Astrophysics > Instrumentation and Methods for Astrophysics
[Submitted on 30 Oct 2025]
Title:A Unified Model and Optimization for Deep Space Radiation Shielding Based on Proton Density
View PDFAbstract:In the field of deep space radiation shielding design, traditional high-Z metals are being progressively replaced by novel low-Z materials such as hydrogenated graphene foam, polyethylene-carbon nanotube composite fibers, and boron-rich hydrogen-containing metal-organic frameworks. This transition stems from the constraints of the "gram-scale weight reduction" bottleneck. However, the mechanisms behind these materials' outstanding "lightweight performance" remain at the purely phenomenological level.
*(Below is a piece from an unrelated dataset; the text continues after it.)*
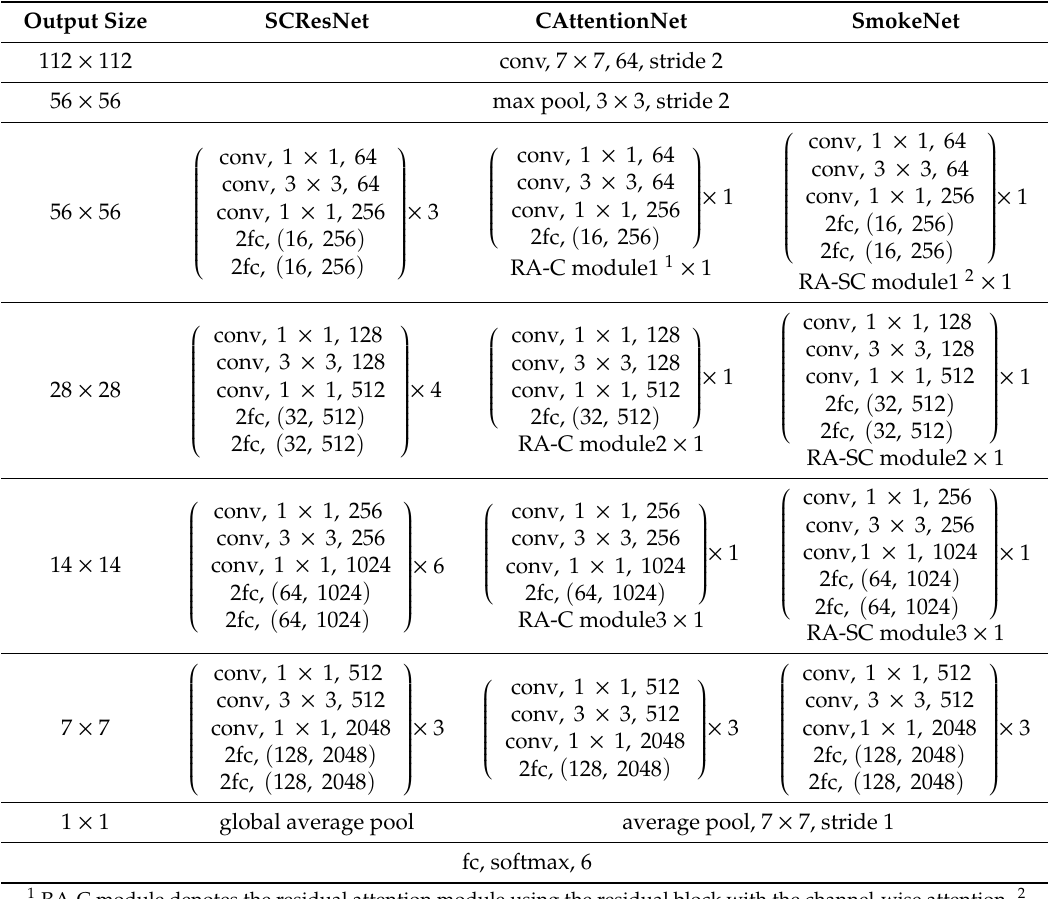
Table 3. Structure details of the SCResNet, CAttentionNet, and proposed SmokeNet models.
To address this issue, this paper innovatively proposes a ternary coupled semi-empirical model, with "proton density" (rho_p) as the core independent variable (equivalent to electron density), establishing correlations with full absorption threshold (Eth) and proton utilization rate (eta_p). To validate the model's practicality in complex system design, we embedded it into the NSGA-II genetic algorithm (POP=20, MAXGEN=10). Under constraints of 2-5 layer structures with total thickness <=1 cm, the model's predicted optimal solutions showed an average design error of only 6.2%-8.2% compared to Geant4 heavy simulation dose results. This study provides the first quantitative physical explanation of the inherent trade-off between low-Z materials' "mass savings" and high-Z materials' "space savings." When rho_p<1 mol cm^-3, materials demonstrate extremely high proton utilization rates (eta_p reaching 60-100 MeV cm^-2 mol^-1), achieving 35%-55% mass savings. Conversely, when rho_p>1 mol cm^-3, although eta_p drops below 30 MeV cm^-2 mol^-1, its exceptionally high full absorption threshold (Eth) enables ultra-thin shielding technology. This work offers a robust, physically interpretable, and scalable design tool for multi-objective optimization of area density, thickness, and dose in deep space missions.